╭─ Available records
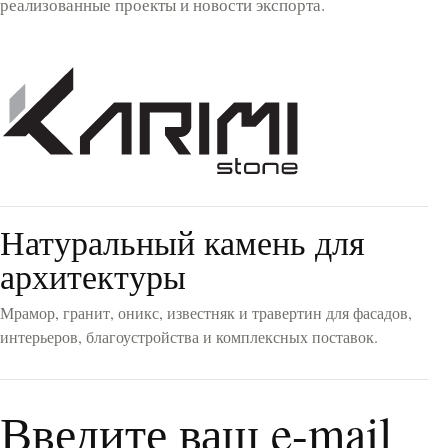
реализованные проекты и новости экспорта.
Натуральный камень для
архитектуры
Мрамор, гранит, оникс, известняк и травертин для фасадов,
интерьеров, благоустройства и комплексных поставок.
Введите ваш e-mail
╰─
### Problem statement
Please copy the text of the listing above line for line without changing anything, and leave the pictures out.

### Finished task
реализованные проекты и новости экспорта.
Натуральный камень для
архитектуры
Мрамор, гранит, оникс, известняк и травертин для фасадов,
интерьеров, благоустройства и комплексных поставок.
Введите ваш e-mail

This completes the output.